A measure of the quality of a science website, apart from its visual appeal, is a mixture of how much it teaches you and what you can snaffle to help teach others. As a point of departure for E-geology, it will be hard to beat the Smithsonian Institutions geotime site (www.nmnh.si.edu/paleo/geotime). That’s because it focuses first on the history, and if you care to you can discover how that was constructed from the geological record. Its central organiser is a slider that can be zoomed, which lays out the geological past – the literal time line divided into stratigraphic Eons, Eras, Periods and Epochs. Each division is clickable, although zooming in several times is needed to see the Cenozoic Epochs. But, hang on, there is no Ediacaran Period, the newest addition, nor the subdivision of the Proterozoic on the timeline. Whatever, clicking on a division opens a thumbnail sketch of each and links to pages that give more detail on the highlights, plus introductions to the founding concepts behind geological time and unravelling Earth and life processes. There is a glossary, which shows the influence of Encarta and Wikipedia. Here is a chance to learn for hours in a most convenient and engaging way, but graphics are few and far between in the various main panes. There are examples of important fossil organisms, but displayed at a size that lacks satisfying detail. What the site needs are maps and explanatory diagrams, which are available elesewhere. So the Smithsonian needs, I think, to liase a bit with other learning resources in the geosciences. It would be good to have a one-stop shop.

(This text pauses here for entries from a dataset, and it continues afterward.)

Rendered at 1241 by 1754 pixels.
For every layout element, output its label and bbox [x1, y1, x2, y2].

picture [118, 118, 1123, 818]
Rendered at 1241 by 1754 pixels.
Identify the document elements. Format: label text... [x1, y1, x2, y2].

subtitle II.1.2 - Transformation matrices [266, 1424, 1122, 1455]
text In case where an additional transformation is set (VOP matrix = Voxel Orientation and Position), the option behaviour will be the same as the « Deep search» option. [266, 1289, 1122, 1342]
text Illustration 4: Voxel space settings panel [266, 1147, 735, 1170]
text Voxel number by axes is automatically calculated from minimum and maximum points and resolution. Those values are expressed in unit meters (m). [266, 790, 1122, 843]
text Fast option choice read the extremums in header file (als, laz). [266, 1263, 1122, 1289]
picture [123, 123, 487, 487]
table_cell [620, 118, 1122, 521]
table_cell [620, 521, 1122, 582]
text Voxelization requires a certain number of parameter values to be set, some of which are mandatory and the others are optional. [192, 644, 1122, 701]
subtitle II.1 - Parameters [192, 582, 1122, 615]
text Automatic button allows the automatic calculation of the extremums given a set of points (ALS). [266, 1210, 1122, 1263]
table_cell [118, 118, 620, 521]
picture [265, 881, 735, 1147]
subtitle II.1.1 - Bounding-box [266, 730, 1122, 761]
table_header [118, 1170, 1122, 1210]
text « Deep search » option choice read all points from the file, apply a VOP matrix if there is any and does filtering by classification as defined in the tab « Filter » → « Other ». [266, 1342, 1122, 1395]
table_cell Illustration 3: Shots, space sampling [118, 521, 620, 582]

Earth Pages News of June 2005 reported on the development by the US Geological Survey of the first daily seismic forecasting service, which covers California.  It has a web site at http://pasadena.wr.usgs.gov/step.   The forecast is for events, generally aftershocks of earlier earthquakes, with sufficient energy to throw objects off shelves (Modified Mercalli Index VI). On June 30 2005, Lake Tahoe had a chance around 1 in 100 of such a tremblor, with the length of the San Andreas and related fault systems highlighted at between 1 in 10 000 to 1000.  Of course, it will take some time before people link as quickly as they do to the weather forecast.

Growth rings in tree trunks are among the best records of local climate variation that there are: they provide an annual “stratigraphy”.  So intricate are the records that it has proved possible to match ring sequences in ancient but still growing trees to those found in logs of even greater antiquity, thereby building up a “dendrochronology” that extends back into history.  Tree rings help historians link human affairs to a background of changing conditions for life.  Henri Grissino-Mayer of the University of Tennessee has brought together a wealth of dendrochronological information in his Ultimate Tree Ring Pages at web.utk.edu/%7Egrissino/default.html.